A behind-the-scenes look at how a kitchen actually gets built.
The kitchen lives here before it lives in your home
Every kitchen we build is born twice. The first time is on paper — sketches, drawings, materials boards, sign-off. The second time is on the workshop floor in Brusubi, where it goes from a stack of boards and a roll of veneer to a finished room over the course of three to six weeks.
If you're booking a project with us, you'll spend most of your time in the showroom and on site. But the workshop is where the work actually happens, and we love showing clients around. Here's what you'd see if you came.
The cutting bay
Everything starts here. Boards arrive in 2440 × 1220mm sheets — heavier than they look, awkward to move, expensive if you cut one wrong. Our two CNC operators work from drawings we've prepared in the design office, optimising the cut layout so we waste as little as possible. A typical kitchen produces about 8% offcut. We aim for 5%.

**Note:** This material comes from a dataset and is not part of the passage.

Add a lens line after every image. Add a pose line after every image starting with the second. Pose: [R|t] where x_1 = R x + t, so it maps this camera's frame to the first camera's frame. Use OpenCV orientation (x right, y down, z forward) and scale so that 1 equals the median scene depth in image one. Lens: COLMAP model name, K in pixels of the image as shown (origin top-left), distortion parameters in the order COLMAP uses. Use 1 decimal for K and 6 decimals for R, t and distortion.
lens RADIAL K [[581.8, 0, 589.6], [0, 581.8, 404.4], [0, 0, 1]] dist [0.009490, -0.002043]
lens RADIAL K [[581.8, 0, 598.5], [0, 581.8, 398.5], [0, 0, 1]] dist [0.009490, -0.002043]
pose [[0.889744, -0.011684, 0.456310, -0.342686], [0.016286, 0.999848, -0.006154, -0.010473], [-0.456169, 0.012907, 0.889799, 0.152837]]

This is where any error in the drawings becomes expensive. A 10mm mistake at the design stage is invisible. A 10mm mistake at the cutting stage costs a sheet of board.
The edging line
Cut boards get edged — meaning a thin strip of matching material is bonded onto the visible cut edges. This is what makes a piece of MDF look like a finished cabinet face rather than a chipboard offcut. We use a heated PUR adhesive line that bonds the edging permanently, so it never lifts even in our humidity. Cheaper edging uses hot-melt glue and starts coming off after a couple of years.
The assembly bench
Cabinets get built. Carcase, back panel, internal divisions, runners, hinges. Every cabinet is dry-fitted first, checked square, then glued and pinned. Each one gets a label with the project name, the room reference, and the position number.

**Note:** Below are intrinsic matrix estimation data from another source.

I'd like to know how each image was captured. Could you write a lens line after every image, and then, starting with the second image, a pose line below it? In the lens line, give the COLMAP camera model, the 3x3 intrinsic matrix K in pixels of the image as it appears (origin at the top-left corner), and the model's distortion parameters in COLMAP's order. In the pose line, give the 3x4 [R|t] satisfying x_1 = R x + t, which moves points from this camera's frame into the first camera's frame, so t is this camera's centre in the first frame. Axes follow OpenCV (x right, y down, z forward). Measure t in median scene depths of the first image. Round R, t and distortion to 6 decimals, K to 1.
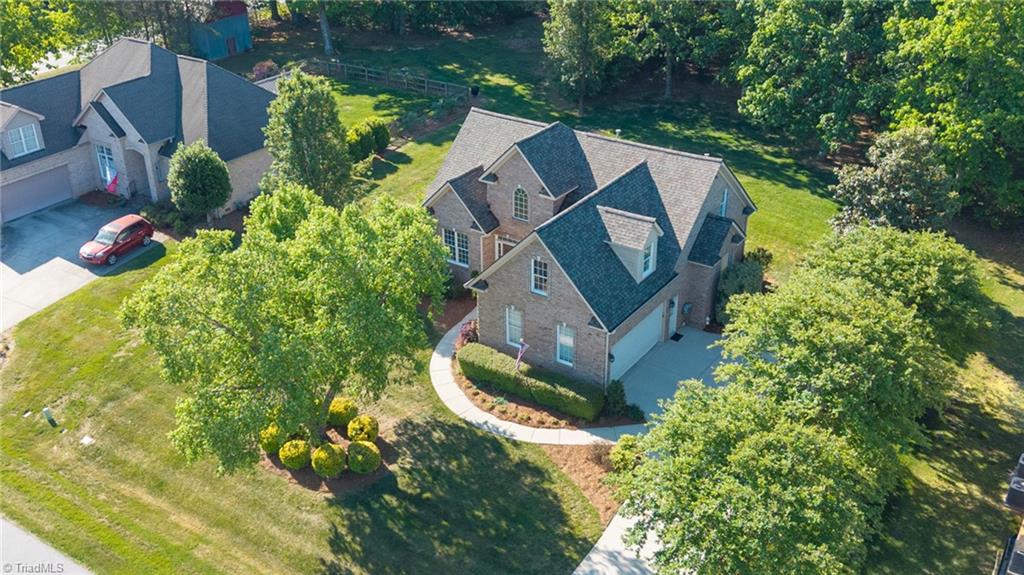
lens RADIAL K [[1018.5, 0, 512.0], [0, 1018.5, 287.5], [0, 0, 1]] dist [0.062289, -0.007904]
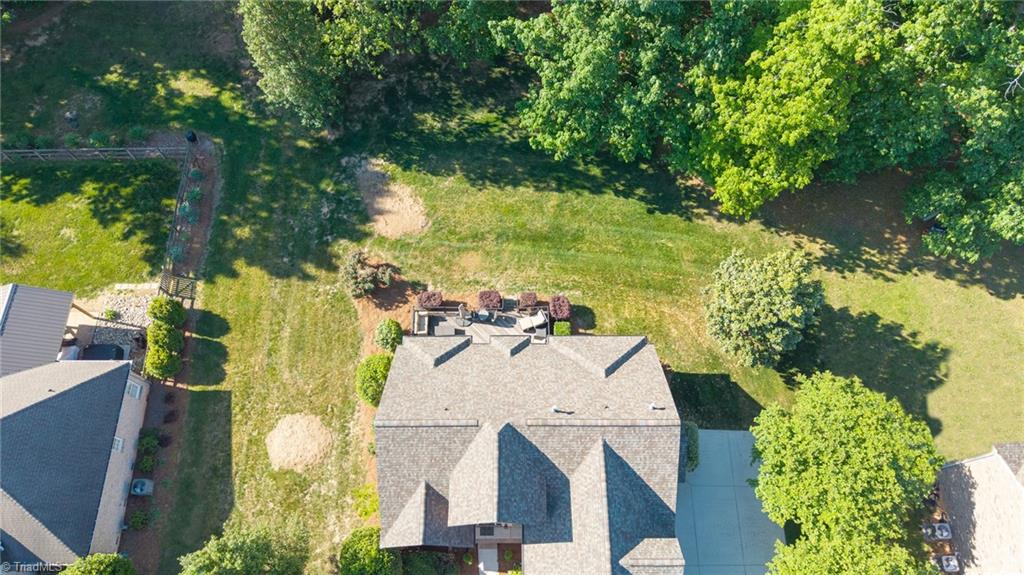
lens RADIAL K [[684.6, 0, 512.0], [0, 684.6, 287.5], [0, 0, 1]] dist [0.049805, -0.061839]
pose [[0.825046, -0.516893, 0.228301, -0.016936], [0.262504, 0.708386, 0.655195, -0.626204], [-0.500391, -0.480636, 0.720137, 0.576590]]
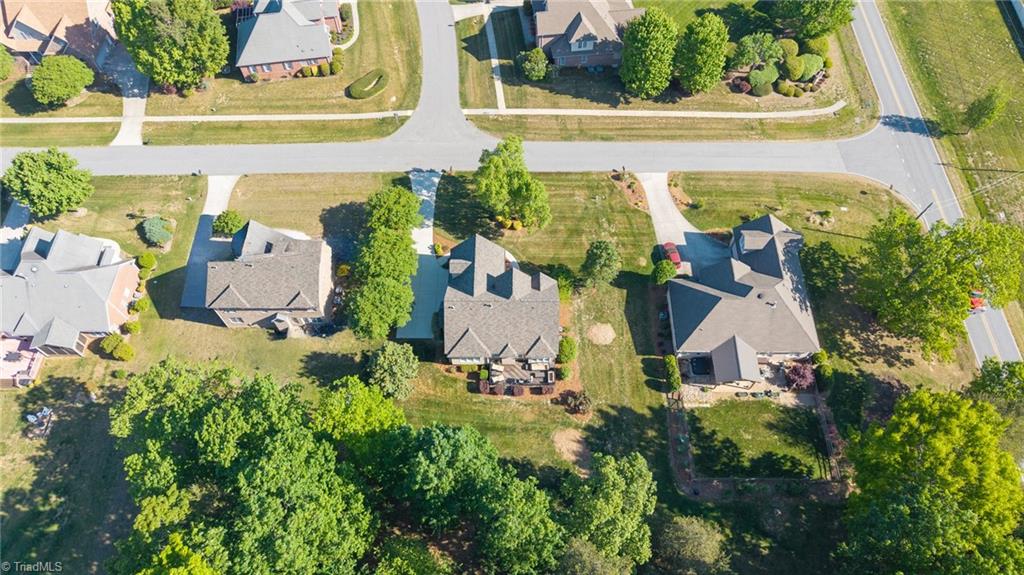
lens RADIAL K [[684.6, 0, 512.0], [0, 684.6, 287.5], [0, 0, 1]] dist [0.049805, -0.061839]
pose [[-0.832758, 0.482351, -0.271755, 0.470153], [-0.246852, 0.115866, 0.962101, -1.676992], [0.495558, 0.868281, 0.022581, 0.900332]]
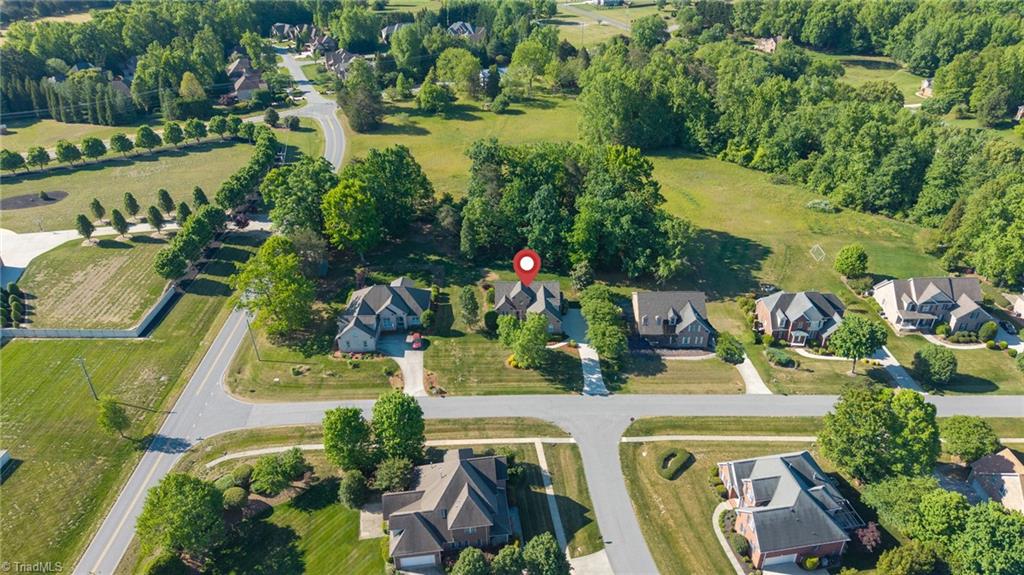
lens RADIAL K [[684.6, 0, 512.0], [0, 684.6, 287.5], [0, 0, 1]] dist [0.049805, -0.061839]
pose [[0.824371, -0.294749, 0.483255, -1.354404], [0.273008, 0.954907, 0.116704, -0.467323], [-0.495862, 0.035725, 0.867666, -1.475310]]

This is the slowest part of the build, and the most boring to watch. It's also the part that decides whether the kitchen will still feel solid in fifteen years. We've stopped trying to rush it.
The spray booth
Doors and visible panels come off the assembly bench and go to the spray booth. This is where the colour happens. Six coats of lacquer, sanded between each — two primer, two colour, two clear. The booth runs at controlled humidity and temperature so the lacquer cures evenly. A good lacquer finish is one of the great quiet pleasures of a well-built kitchen — you can run your hand across a door and feel that there is nothing on the surface to feel.
The finishing room
Hardware goes on. Handles, hinges adjusted, runners checked, doors aligned. Every cabinet is opened and closed at least twenty times before it leaves the workshop. Soft-close mechanisms are tested. Drawer fronts are levelled.
Then the whole kitchen gets dry-assembled in the finishing room — the entire run of cabinets, in order, exactly as they will sit in the client's house. We walk around it, look at it, take photos, fix anything we don't like. Only then does it get wrapped, labelled, and loaded onto the van.
You're welcome any time
If you're working on a project with us, you have an open invitation to drop by the workshop. Most clients come once during the build — usually around the spray booth stage, when the colour goes on and the kitchen suddenly looks like itself. It's a nice moment to share. The kettle is always on.